CA Papeete, ch. com., 24 décembre 2015, n° 14/00594

PAPEETE

Arrêt

Autre

PARTIES

Demandeur :

South Pacific Golf and Resort Development (Sté)

COMPOSITION DE LA JURIDICTION

Président :

M. Blaser

Conseillers :

M. Ripoll, Mme Tissot

CA Papeete n° 14/00594

24 décembre 2015

PROCEDURE :

Par requête du 18 mars 2013, la SA G. INTERNATIONAL a demandé au tribunal mixte de commerce la condamnation de la SAS SOUTH PACIFIC GOLF AND RESORT DEVELOPMENT (SPGRD) à lui payer la somme de 1 496 168 347 FCP ultérieurement ramenée à 1 379 652 990 FCP en exécution d'un marché de travaux du 31 juillet 2007 pour la construction et l'entretien du parcours de golf de Moorea ayant donné lieu à une reconnaissance de dette du 26 mars 2012, enregistrée le 3 avril 2012, et à une ordonnance autorisant une inscription provisoire d'hypothèque judiciaire en date du 28 janvier 2013 sur divers immeubles appartenant à la débitrice.

Une procédure de redressement judiciaire de la SAS SPGRD a été ouverte par jugement du 22 avril 2013. La date de cessation des paiements a été fixée provisoirement au 2 avril 2013.

Par jugement du 26 septembre 2014, le tribunal mixte de commerce a :

- fixé la créance de la SA G. INTERNATIONAL au passif de la SAS SPGRD à la somme de 1 379 652 990 FCP à titre privilégié,

- ordonné l'exécution provisoire de la décision,

- dit que chaque partie conserverait la charge des frais engagés en application de l'article 407 du code de procédure civile de la Polynésie française,

- condamné la SAS SPGRD aux dépens.

Par requête enregistrée le 17 novembre 2014 au greffe de la cour, la SAS SPGRD a interjeté appel de ce jugement.

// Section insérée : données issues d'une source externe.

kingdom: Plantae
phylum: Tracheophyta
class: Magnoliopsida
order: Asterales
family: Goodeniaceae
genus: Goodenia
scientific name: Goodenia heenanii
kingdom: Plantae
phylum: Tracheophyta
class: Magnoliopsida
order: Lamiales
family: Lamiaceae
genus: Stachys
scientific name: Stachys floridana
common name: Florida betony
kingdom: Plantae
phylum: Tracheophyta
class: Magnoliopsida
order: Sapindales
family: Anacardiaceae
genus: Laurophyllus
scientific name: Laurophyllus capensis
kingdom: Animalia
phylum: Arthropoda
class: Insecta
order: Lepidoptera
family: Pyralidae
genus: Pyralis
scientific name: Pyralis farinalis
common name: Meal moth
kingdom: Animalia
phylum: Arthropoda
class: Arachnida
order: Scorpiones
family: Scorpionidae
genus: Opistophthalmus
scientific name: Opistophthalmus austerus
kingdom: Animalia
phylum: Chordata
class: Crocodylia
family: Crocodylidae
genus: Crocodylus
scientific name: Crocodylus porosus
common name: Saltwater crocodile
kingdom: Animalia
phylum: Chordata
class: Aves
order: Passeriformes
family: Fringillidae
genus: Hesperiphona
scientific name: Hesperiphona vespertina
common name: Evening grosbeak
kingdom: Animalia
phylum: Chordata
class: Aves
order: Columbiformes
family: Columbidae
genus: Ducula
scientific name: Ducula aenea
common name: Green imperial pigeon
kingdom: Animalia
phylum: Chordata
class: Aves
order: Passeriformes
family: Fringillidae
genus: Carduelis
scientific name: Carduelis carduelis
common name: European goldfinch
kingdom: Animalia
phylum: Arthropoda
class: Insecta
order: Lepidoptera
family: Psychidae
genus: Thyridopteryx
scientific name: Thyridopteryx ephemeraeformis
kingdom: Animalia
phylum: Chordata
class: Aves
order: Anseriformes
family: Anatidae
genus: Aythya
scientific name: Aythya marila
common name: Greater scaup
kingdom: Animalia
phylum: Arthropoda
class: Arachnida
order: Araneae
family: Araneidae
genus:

Elle soutient que l'administrateur judiciaire aurait dû être appelé en la cause, nonobstant la seule mission d'assistance qui lui avait été réservée par le jugement du 22 avril 2013 ; que son absence entraîne la nullité du jugement du 26 septembre 2014 ; que le montant de la créance a été réduit par une cession de créance enregistrée le 23 janvier 2013 de telle sorte qu'elle doit venir en déduction de la somme fixée à hauteur de 906 774 645 FCP.

Elle demande en conséquence à la cour de :

- prononcer la nullité du jugement,

- à défaut, son infirmation uniquement sur le montant fixé,

- évoquant, dire que la SA G. INTERNATIONAL est titulaire de la créance de 906 774 645 FCP détenue par la SAS SPGRD contre la SNC MOOREA TEMAE en raison de la cession de créance intervenue et enregistrée le 23 janvier 2013,

- dire que cette cession de créance vaut paiement partiel et réduit la créance de la SA G. INTERNATIONAL à hauteur de 906 774 645 FCP,

- fixer la créance de la SA G. INTERNATIONAL à la somme de 472 878 345 FCP.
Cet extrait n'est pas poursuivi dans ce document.